REQUIRED ACTION: Look through the data below for the line with "antes de reunirse." and the line with "Photo Stories", then transcribe exactly from the first through the second, leaving out all pictures.

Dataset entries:

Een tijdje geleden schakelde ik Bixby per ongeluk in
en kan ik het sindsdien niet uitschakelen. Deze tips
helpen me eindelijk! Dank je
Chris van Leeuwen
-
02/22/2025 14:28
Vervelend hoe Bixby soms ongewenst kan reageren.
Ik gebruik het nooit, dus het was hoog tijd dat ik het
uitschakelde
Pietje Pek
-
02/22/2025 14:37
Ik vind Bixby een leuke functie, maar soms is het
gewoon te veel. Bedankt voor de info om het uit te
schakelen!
---
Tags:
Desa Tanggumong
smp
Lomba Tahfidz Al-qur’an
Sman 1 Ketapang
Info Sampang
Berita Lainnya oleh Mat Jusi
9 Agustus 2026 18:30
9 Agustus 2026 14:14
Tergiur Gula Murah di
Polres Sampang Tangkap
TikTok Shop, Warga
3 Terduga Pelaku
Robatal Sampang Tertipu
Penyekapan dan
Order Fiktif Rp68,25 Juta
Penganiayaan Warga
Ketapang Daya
==
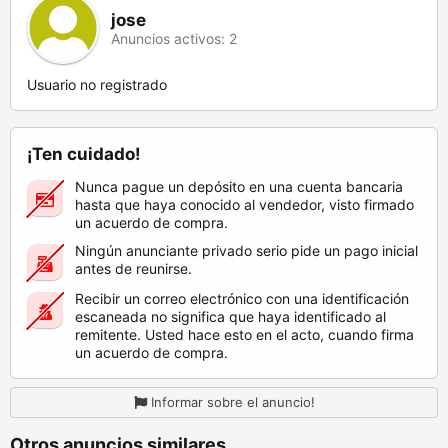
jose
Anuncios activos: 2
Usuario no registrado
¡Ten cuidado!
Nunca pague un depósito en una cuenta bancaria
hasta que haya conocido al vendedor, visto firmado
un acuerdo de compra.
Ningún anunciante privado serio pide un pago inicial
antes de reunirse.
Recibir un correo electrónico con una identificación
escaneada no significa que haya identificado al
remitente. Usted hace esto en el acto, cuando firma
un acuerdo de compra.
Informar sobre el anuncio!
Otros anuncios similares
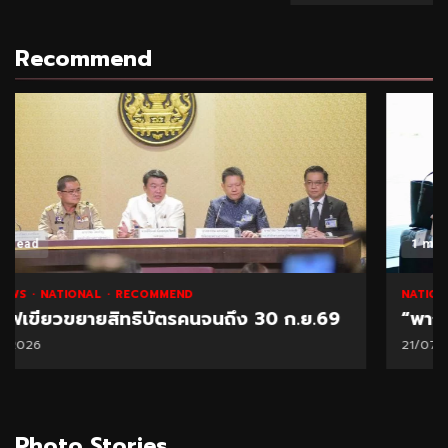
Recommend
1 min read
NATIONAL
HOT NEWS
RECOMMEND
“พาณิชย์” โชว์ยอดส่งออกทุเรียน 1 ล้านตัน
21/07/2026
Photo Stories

YOUR RESPONSE:
antes de reunirse.
Recibir un correo electrónico con una identificación
escaneada no significa que haya identificado al
remitente. Usted hace esto en el acto, cuando firma
un acuerdo de compra.
Informar sobre el anuncio!
Otros anuncios similares
Recommend
1 min read
NATIONAL
HOT NEWS
RECOMMEND
“พาณิชย์” โชว์ยอดส่งออกทุเรียน 1 ล้านตัน
21/07/2026
Photo Stories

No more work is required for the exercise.